Top Tips from the Pros: Kody Kerbox

When you're the son of a surfing legend, grew up on Maui in the water around the likes of all-time great watermen Laird Hamilton, Dave Kalama and Darrick Doerner, and train with the top young guns in SUP, people's expectations of you are going to be off the charts. Luckily, 20-year-old phenom Kody Kerbox has the skills and the happy-go-lucky attitude needed to not just manage such pressure, but to thrive on it, even on the biggest stage in the sport.
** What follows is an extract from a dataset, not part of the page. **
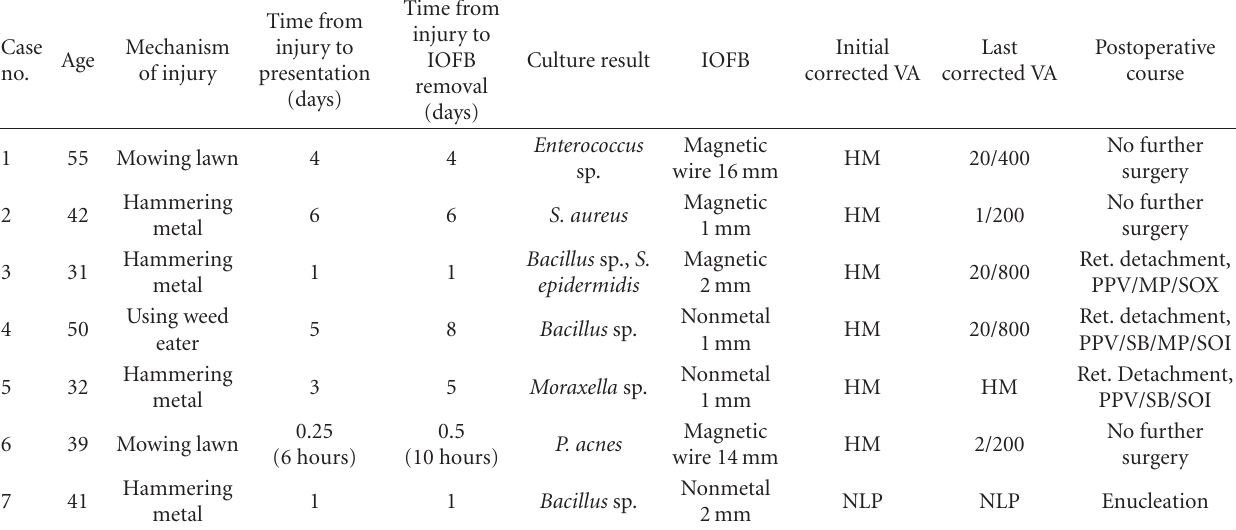
Table 2: Endophthalmitis in eyes with IOFBs: demographics, organisms, and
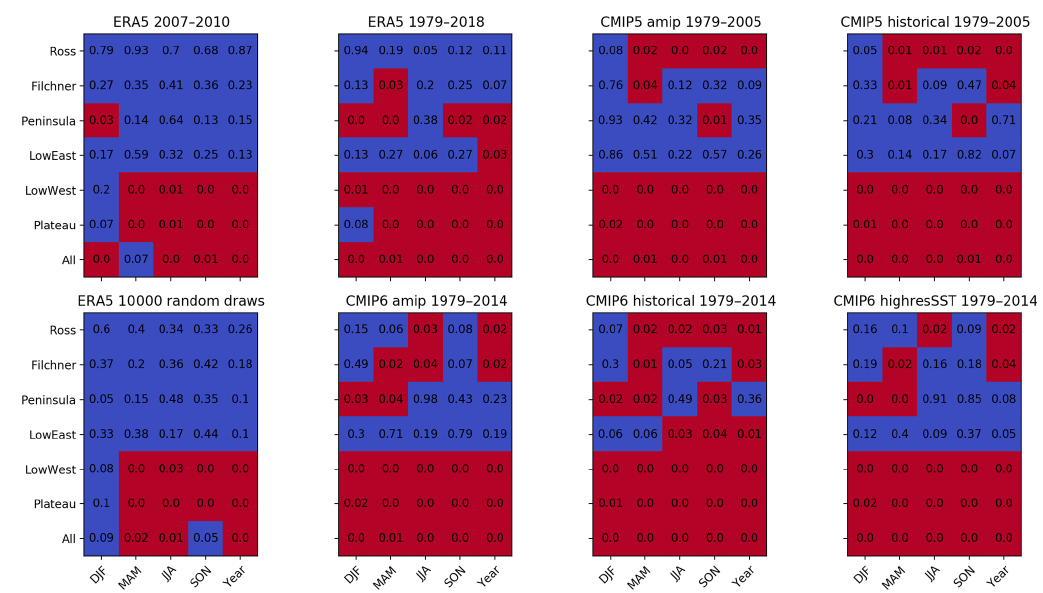
Figure D2. The p values of the Welch t test comparing the snowfall means from CloudSat to ERA5 and each of the CMIP (5 and 6) experiments for various seasons and the whole year in each of the regions considered, considering the whole temporal coverage. Blue color indicates that the p value is greater then the 0 . 05 threshold (null hypothesis can not be rejected); red color indicates that the p value is lower than the threshold (null hypothesis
Over the past few years, the Haiku native has proved his chops in SUP surfing contests, grueling ocean downwinders and both sprint and distance events on flatwater. His top results include taking the overall title at the Naish Columbia Gorge Paddle Challenge, winning the Ta-hoe Nalu Thunderbird Run and placing second in the 14' solo division at the 2013 Molokai2Oahu World Championships. Here, Kody shares his top three tips with SUPtheMag's Brody Welte from PaddleFit.

1. Train with the Best

Kerbox recognizes that not many people have the daily privilege of working out with Connor Baxter. But, even if you don't have access to a world champ for a training partner, Kerbox still advises you to find someone who can push you in each and every training session, whether on water or land. "Having someone to compete against is going to get you maximum results and keep it interesting," Kerbox says. "And, if they're a little faster, more disciplined or excel in areas that you're weak, all the better."

2. Keep it Fun

When you're traveling as much as Kerbox is—in the past few weeks he's been filming a new documentary in Tahiti, whitewater paddling at the Payette River Games in Idaho, recording more footage in Peru and surfing and doing promotional work in Japan—it'd be easy for life to just become a grind. How does Kerbox overcome this? "I just try to have fun no matter what I'm doing," he says. "I change up my workouts, play soccer and go for runs, goof around with my buddies, whatever it takes to not let things get stale. If you enjoy what you're doing, you're going to succeed."

3. Set Goals

With such a busy schedule, Kerbox's life might seem chaotic to outsiders. But in reality, even his busiest months are carefully coordinated to ensure he's balancing competition, training and rest. "I started out the season wanting to win at least one Tour event, one surf event and one distance race and that's what has kept me motivated," he says. "I also try to set smaller goals in training – whether it's beating a certain time or finishing a run without feeling fatigued. I always need something new to work toward."